Tak terasa kita akan mengumandangkan lagi Mars 4 Mei. Memang Mars 4 Mei tidak seperti Mars PII yang setiap acara PII pasti dinyanyikan. Mars 4 Mei mengingatkan bahwa PII dari waktu ke waktu, dari tahun ke tahun tetap eksis memberikan warna di negeri persada Indonesia. Tujuh puluh dua tahun yang lalu suasana zaman yang berbeda dari sekarang menjadikan para Joesdi Ghozali tergerak untuk menyatukan kalangan pelajar kala itu. Tak terasa ternyata PII sudah melahirkan banyak generasi untuk bangsa ini. 

4 Mei 2019 kali ini PII akan menginjakan umurnya yang ke-72 tahun, umur yang bisa dibilang tua. Kalo seseorang berumur 72 tahun pasti sudah menginjak usia senja, di mana sudah banyak diwarnai pengalaman hidup. Bagi PII harusnya sudah banyak dilewati, dari masa ke masa diwarnai perbedaan zaman. Bagi kita yang masih berkiprah di PII kita melewati zaman era yang seperti ini, ada yang mengatakan era revolusi industri 4.0. Tahun awal PII beridiri masuk dalam masa orde lama. Begitu juga dengan tahun 50’an, 60’an, 80’an, 90’an semuanya mengalami perbedaan tidak,  semuanya sama dalam kondisi dan keadaan di negeri ini. 
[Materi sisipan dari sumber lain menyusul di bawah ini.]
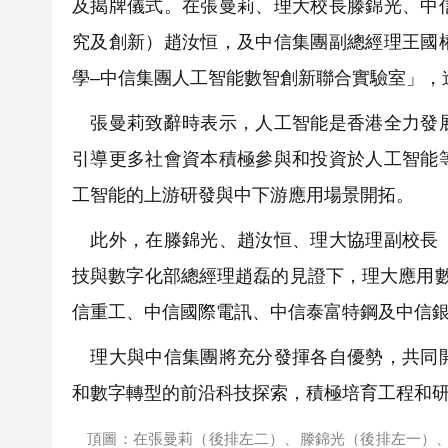
及揭牌儀式。在張曼莉、理大校長滕錦光、中
究及創新）趙汝恒，及中信集團副總經理王國
學–中信集團人工智能數智創新聯合實驗室」，
張曼莉致辭時表示，人工智能是香港全力發展
引導更多社會資本積極參與和投資於人工智能
工智能的上游研發與中下游應用場景開拓。
此外，在滕錦光、趙汝恒、理大協理副校長（
技與數字化部總經理趙磊的見證下，理大應用
信重工、中信國際電訊、中信泰富特鋼及中信銀
理大與中信集團將充分發揮各自優勢，共同開
和數字轉型的前沿科技探索，積極培育工程和
頂圖：在張曼莉（後排左二）、滕錦光（後排左一）、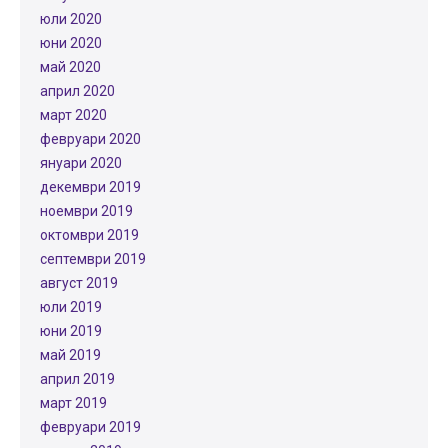
юли 2020
юни 2020
май 2020
април 2020
март 2020
февруари 2020
януари 2020
декември 2019
ноември 2019
октомври 2019
септември 2019
август 2019
юли 2019
юни 2019
май 2019
април 2019
март 2019
февруари 2019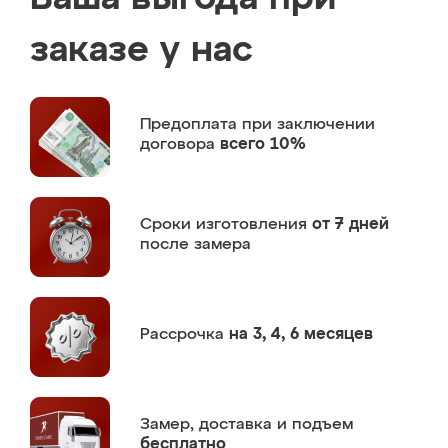
заказе у нас
Предоплата
при заключении
договора
всего 10%
Сроки изготовления
от 7 дней
после замера
Рассрочка
на 3, 4, 6 месяцев
Замер,
доставка и подъем
бесплатно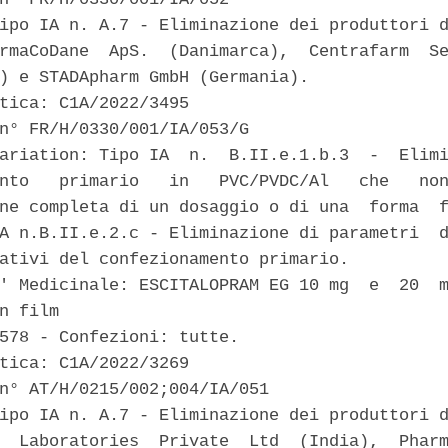
ipo IA n. A.7 - Eliminazione dei produttori d
rmaCoDane  ApS.  (Danimarca),  Centrafarm  Se
) e STADApharm GmbH (Germania). 

tica: C1A/2022/3495 

n° FR/H/0330/001/IA/053/G 

ariation: Tipo IA  n.  B.II.e.1.b.3  -  Elimi
nto   primario   in   PVC/PVDC/Al   che   non
ne completa di un dosaggio o di una  forma  f
A n.B.II.e.2.c - Eliminazione di parametri  d
ativi del confezionamento primario. 

' Medicinale: ESCITALOPRAM EG 10 mg  e  20  m
n film 

578 - Confezioni: tutte. 

tica: C1A/2022/3269 

n° AT/H/0215/002;004/IA/051 

ipo IA n. A.7 - Eliminazione dei produttori d
  Laboratories  Private  Ltd  (India),  Pharm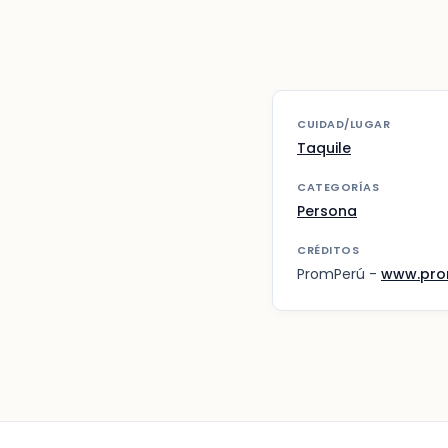
CUIDAD/LUGAR
Taquile
CATEGORÍAS
Persona
CRÉDITOS
PromPerú -
www.pro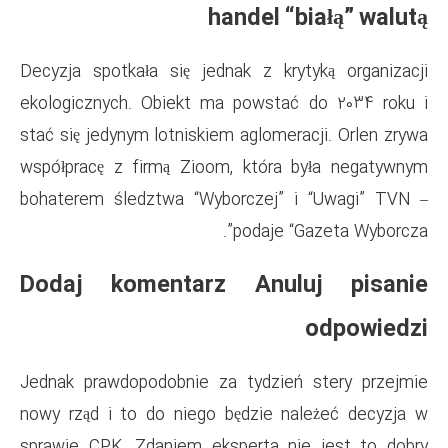
hande
Decyzja spotkała się jednak z
ekologicznych. Obiekt ma pow
stać się jedynym lotniskiem agl
współpracę z firmą Zioom, kt
bohaterem śledztwa “Wyborcz
pod
Dodaj komentarz A
Jednak prawdopodobnie za tyd
nowy rząd i to do niego będz
sprawie CPK. Zdaniem ekspert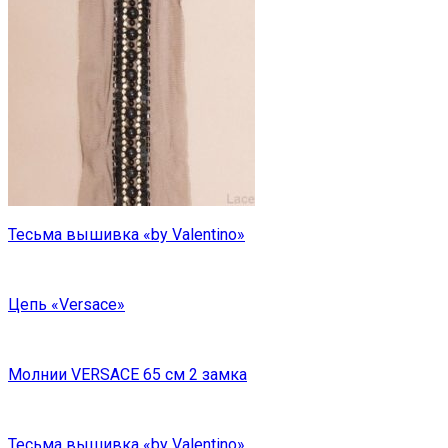
Тесьма вышивка «by Valentino»
Цепь «Versace»
Молнии VERSACE 65 см 2 замка
Тесьма вышивка «by Valentino»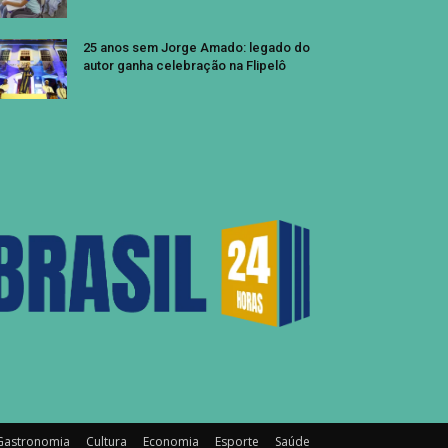
25 anos sem Jorge Amado: legado do
autor ganha celebração na Flipelô
Gastronomia
Cultura
Economia
Esporte
Saúde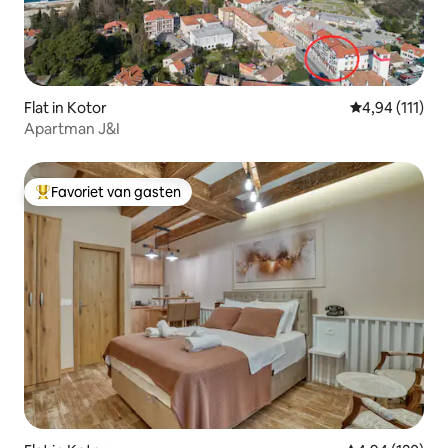
Flat in Kotor
Gemiddelde be
4,94 (111)
Apartman J&I
Favoriet van gasten
Topfavoriet van gasten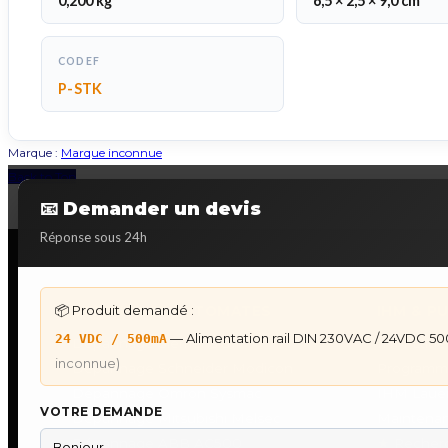
0,200 kg
6,5 × 2,5 × 9,0 cm
CODEF
P-STK
Marque :
Marque inconnue
Back to Top
📧 Demander un devis
Réponse sous 24h
📦 Produit demandé :
DÉPANNAGE AUTOMATES
IHM & P
— Alimentation rail DIN 230VAC / 24VDC 
24 VDC / 500mA
Dépannage Siemens S7
IHM Lauer
inconnue)
Dépannage Schneider Modicon
Programm
Dépannage Omron Sysmac
IHM Laue
VOTRE DEMANDE
Dépannage Mitsubishi Melsec
Maintenan
Dépannage ABB AC500
★
Recherc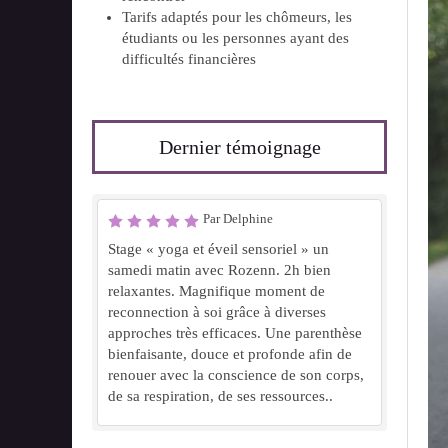
Tarifs adaptés pour les chômeurs, les
étudiants ou les personnes ayant des
difficultés financières
Dernier témoignage
Par Delphine
Stage « yoga et éveil sensoriel » un
samedi matin avec Rozenn. 2h bien
relaxantes. Magnifique moment de
reconnection à soi grâce à diverses
approches très efficaces. Une parenthèse
bienfaisante, douce et profonde afin de
renouer avec la conscience de son corps,
de sa respiration, de ses ressources..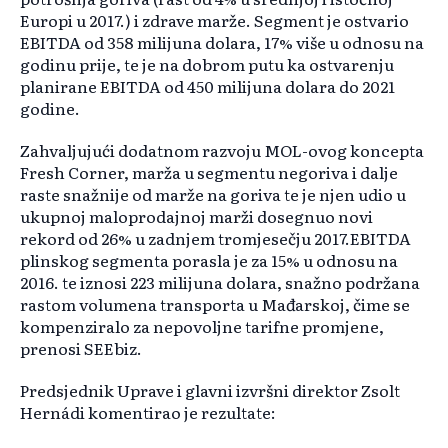
Europi u 2017.) i zdrave marže. Segment je ostvario
EBITDA od 358 milijuna dolara, 17% više u odnosu na
godinu prije, te je na dobrom putu ka ostvarenju
planirane EBITDA od 450 milijuna dolara do 2021
godine.
Zahvaljujući dodatnom razvoju MOL-ovog koncepta
Fresh Corner, marža u segmentu negoriva i dalje
raste snažnije od marže na goriva te je njen udio u
ukupnoj maloprodajnoj marži dosegnuo novi
rekord od 26% u zadnjem tromjesečju 2017.EBITDA
plinskog segmenta porasla je za 15% u odnosu na
2016. te iznosi 223 milijuna dolara, snažno podržana
rastom volumena transporta u Mađarskoj, čime se
kompenziralo za nepovoljne tarifne promjene,
prenosi SEEbiz.
Predsjednik Uprave i glavni izvršni direktor Zsolt
Hernádi komentirao je rezultate: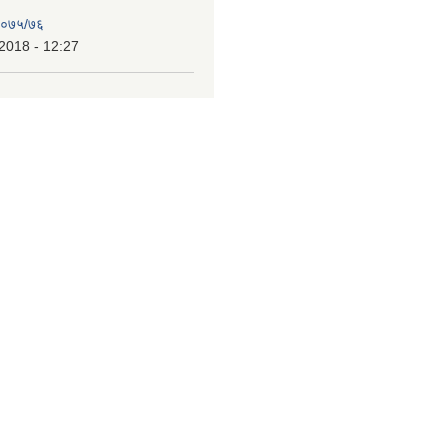
 २०७५/७६
2018 - 12:27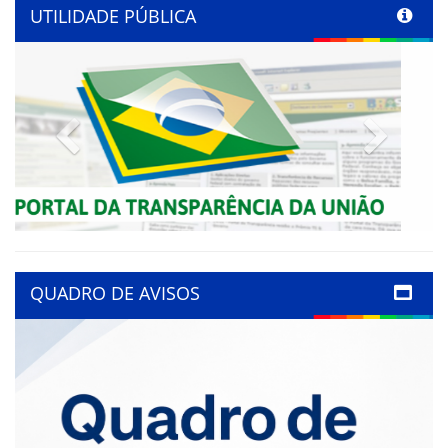
UTILIDADE PÚBLICA
Previous
Next
QUADRO DE AVISOS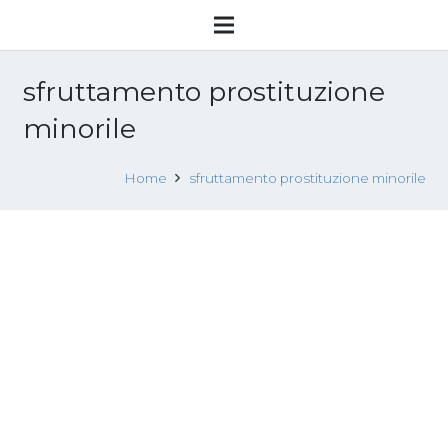
sfruttamento prostituzione
minorile
Home
sfruttamento prostituzione minorile
Bologna, traffico di clandestini e baby
prostitute. Smantellata associazione a
delinquere
25 Luglio 2017
Sfruttamento sessuale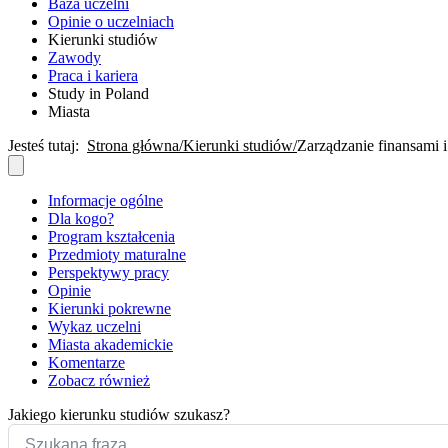
Baza uczelni
Opinie o uczelniach
Kierunki studiów
Zawody
Praca i kariera
Study in Poland
Miasta
Jesteś tutaj:
Strona główna
Kierunki studiów
Zarządzanie finansami 
Informacje ogólne
Dla kogo?
Program kształcenia
Przedmioty maturalne
Perspektywy pracy
Opinie
Kierunki pokrewne
Wykaz uczelni
Miasta akademickie
Komentarze
Zobacz również
Jakiego kierunku studiów szukasz?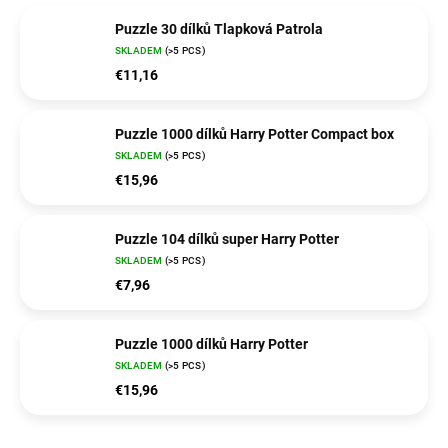
Puzzle 30 dílků Tlapková Patrola
SKLADEM
(>5 PCS)
€11,16
Puzzle 1000 dílků Harry Potter Compact box
SKLADEM
(>5 PCS)
€15,96
Puzzle 104 dílků super Harry Potter
SKLADEM
(>5 PCS)
€7,96
Puzzle 1000 dílků Harry Potter
SKLADEM
(>5 PCS)
€15,96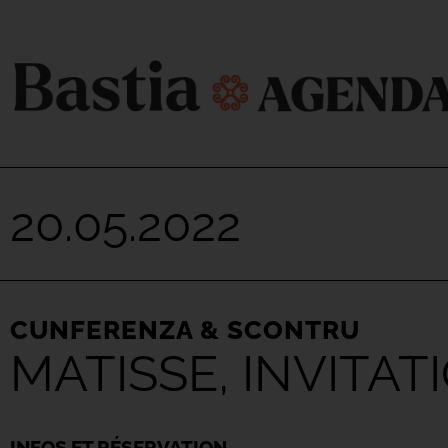
20.05.2022
CUNFERENZA & SCONTRU
MATISSE, INVITA
INFOS ET RÉSERVATION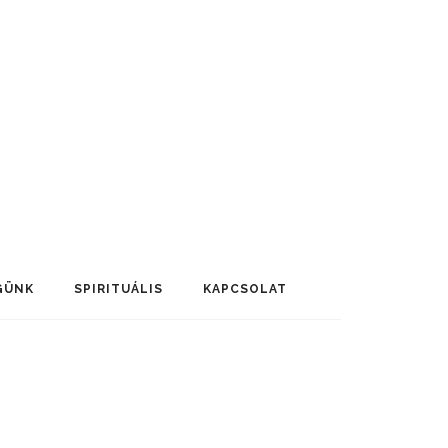
GÜNK
SPIRITUÁLIS
KAPCSOLAT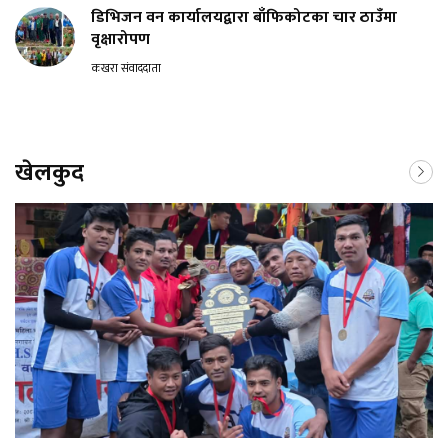
डिभिजन वन कार्यालयद्वारा बाँफिकोटका चार ठाउँमा
वृक्षारोपण
कखरा संवाददाता
खेलकुद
Di Hari Bangkit ke-72 tahun Pelajar Islam Indonesia kali ini diperingati di Kota Minyak. Tahu gak Kota Minyak itu kota apa ? 
Yupz.. Sorong tepatnya, salah satu kota yang ada di provinsi Papua Barat. Papua Barat dengan segala keunikannya salah satunya Kota Sorong. Di Kota Sorong kita bisa naik taksi (angkot), dan jangan merasa kepanasan kalo di kota Sorong. Sudah pasti kalo julukannya Kota Minyak. 

Hari Bangkit Nasional (HARBANAS) ke-72 tahun Pelajar Islam Indonesia mangangkat tema “Merawat Indonesia dengan Pendidikan Berkeadaban dan Ekonomi Berkeadilan”. Memuat semangat kolaboratif milenial, di mana milenial harus senantiasa turut aktif dalam semangat membangun Indonesia. Selain momen Harba PII, ada momen yang tak kalah familiar bagi dunia  pendidikan kita yaitu Hari Pendidikan Nasional (Hardiknas). Bisa dikatakan Mei merupakan bulan penuh makna bagi kita (pelajar). 

Rangkaian acara Harbanas kali ada Student Edu-preneur Camp 2019 (SEC 1.0) yaitu sebuah forum pemuda (pelajar & mahasiswa) yang bergerak dalam meningkatkan kualitas pendidikan dan ekonomi dalam gerakan sosial. Di mana pemuda (pelajar & mahasiswa) merupakan usia produktif sehingga harus ditingkatkan kompetensinya. Untuk itu SEC 2019 berharap dapat menjadi wadah dalam meningkatkan semangat pelajar yang mempunyai jiwa enterpreneur. Kegiatan ini menghadirkan tokoh-tokoh nasional yang merupakan educator & enterpreneur.  Acara ini dilaksanakan  pada Sabtu, 4 Mei 2019 di Gedung ACC Masjid Raya Al-Akbar Kota Sorong dengan melibatkan palajar dan mahasiswa se-Sorong Raya. 

Di momen Harba kali ini juga memberikan ruang literasi yaitu dengan hadirnya buku “Pendidikan Berkeadaban dan Berkeadilan : Saatnya Pelajar Bicara”.  Kiprah PII bersentuhan dengan pendidikan sudah semestinya kita suarakan dalam sebuah tulisan abadi dan kondisi pendidikan saat ini apapun itu harus kita suarakan. PII harus menggaungkan pendidikan yang berkeadilan dan berkeadaban, jangan lagi ada anak bangsa tidak bisa mengenyam pendidikan, dan hal lain tentang pendidikan kita saat ini.